On 4/3/06, Jon Moss [email protected] wrote:
And that's what my pastor wants but we don't have the budget to buy a copy of Windows XP. He was even trying to get me to purchase XP Home Edition and I balked at that one.
Thanks for the advice - Jon
Sorry for replying directly dude.
Whatever you do, do not install XP Home volunteerily. Possibly one of the commercial Linux distros will have the level of ease of use a and multimedia you desire.
But to be quite frank, the only thing I have found lacking in an properly configured/setup Fedora Core is midi support. And maybe I just didn't give it much attention (had no real need for it) _ As a boy I jumped through Windows, as a man I play with Penguins.
I'd wait until Vista comes out. Then not install it on anything.
Arthur Pemberton [email protected] wrote:
On 4/3/06, Jon Moss [email protected] wrote: And that's what my pastor wants but we don't have the budget to buy a copy of Windows XP. He was even trying to get me to purchase XP Home Edition and I balked at that one.

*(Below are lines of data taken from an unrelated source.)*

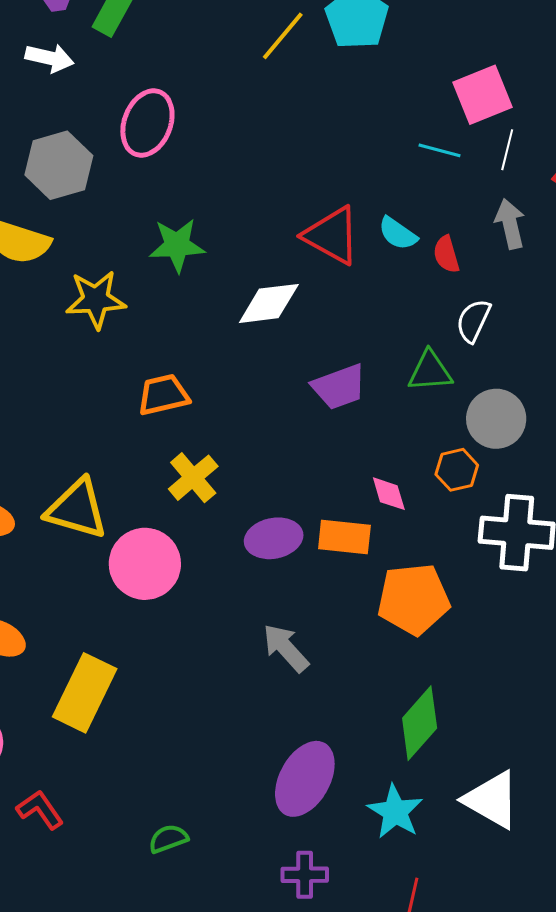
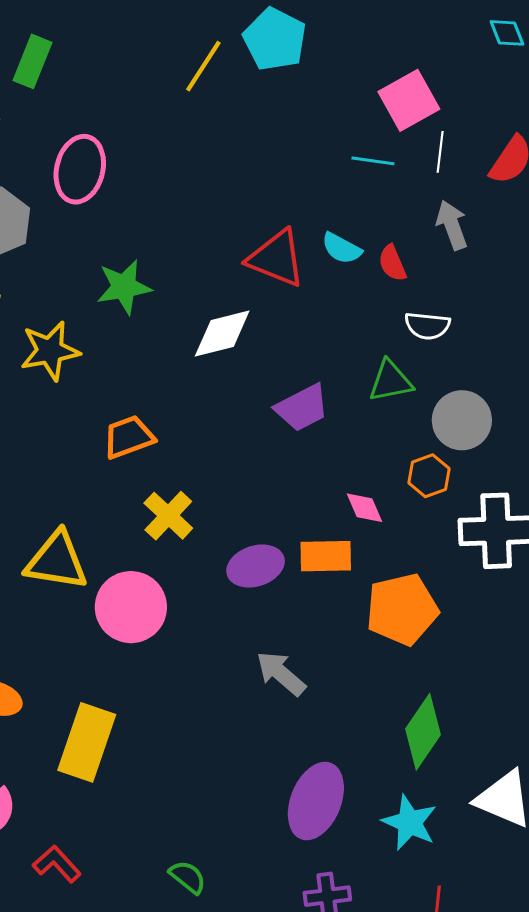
white semicircle: (473, 321) -> (427, 326), turned -102
green semicircle: (168, 839) -> (188, 877), turned 66

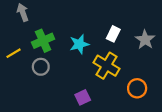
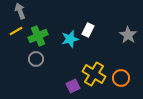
white rectangle: (113, 34) -> (88, 30), moved
yellow line: (14, 53) -> (16, 31), moved
yellow cross: (106, 66) -> (94, 74), moved

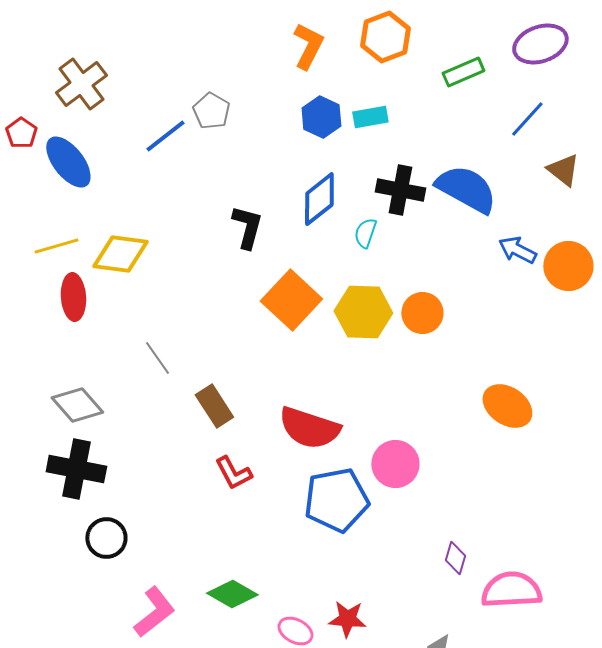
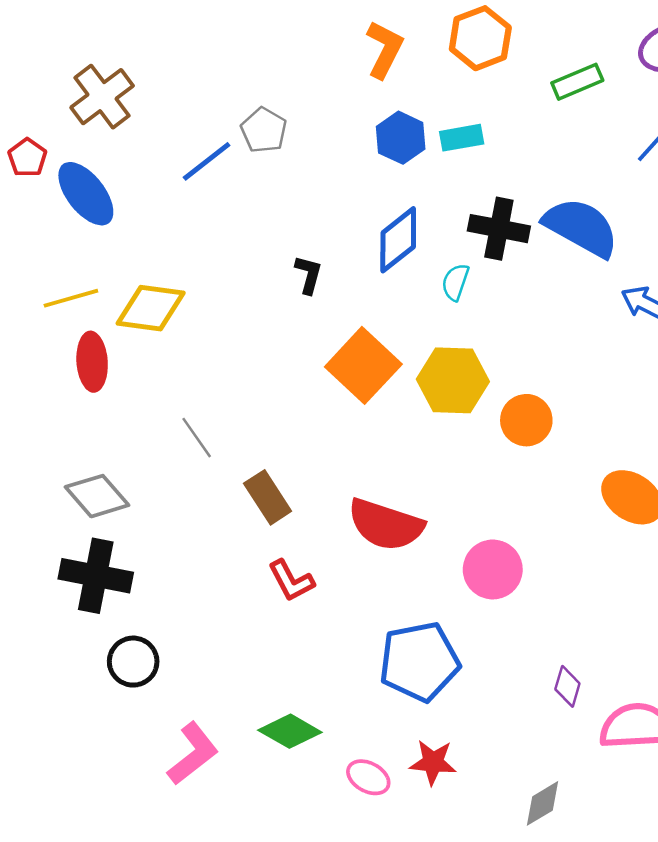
black L-shape: (247, 227) -> (309, 275), size x0.7
orange circle: (422, 313) -> (526, 420), moved
blue pentagon: (336, 500) -> (419, 662), moved

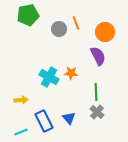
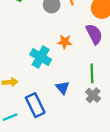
orange star: (71, 73) -> (65, 42), moved
blue triangle: (69, 118) -> (62, 88), moved

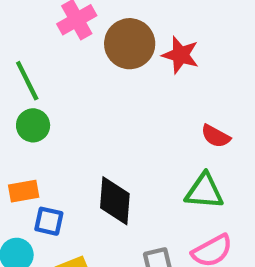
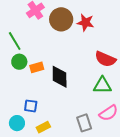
red semicircle: (216, 136) -> (105, 59), size x1.5
orange rectangle: (24, 191) -> (37, 67), moved
black diamond: (115, 201) -> (60, 77), moved

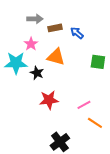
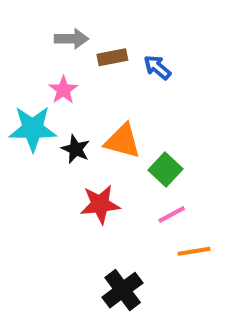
orange triangle: (56, 57) -> (123, 141), moved
green square: (98, 62) -> (165, 170), moved, turned 35
orange line: (95, 123) -> (194, 251), turned -42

Thanks for the advice - Jon
Sorry for replying directly dude.
Whatever you do, do not install XP Home volunteerily. Possibly one of the commercial Linux distros will have the level of ease of use a and multimedia you desire.
But to be quite frank, the only thing I have found lacking in an properly configured/setup Fedora Core is midi support. And maybe I just didn't give it much attention (had no real need for it) _ As a boy I jumped through Windows, as a man I play with Penguins. _______________________________________________ Kclug mailing list [email protected] http://kclug.org/mailman/listinfo/kclug
On Mon, 2006-04-03 at 14:08 -0700, James Sissel wrote:
But to be quite frank, the only thing I have found lacking in an properly configured/setup Fedora Core is midi support. And maybe I just didn't give it much attention (had no real need for it)
I gave Fedora Core 5 (4.92) a try a few weeks ago. As far as I could tell, it was nothing more than a Gnome desktop with some themes. IMO, the heart of a Linux distro is the package manager and I could scarcely believe what Fedora has passing as a package manager/update system these days. But maybe the GUI hid the underlying features from me. How are you supposed to get updates AND resolved dependency conflicts at the same time? Is there no interface for this? It seems like, if you going to have to be installing some 20-odd third-party RPM's to get decent codec and Java support, you're going to have to have the ability to resolve conflicts somehow.
Also, the installer was amazingly simple ... as in, having little to no options for anything. But again, maybe I missed an "advanced" mode?
--- James Sissel [email protected] wrote:
I'd wait until Vista comes out. Then not install it on anything.
Not that you'll be able to *use* it on anything.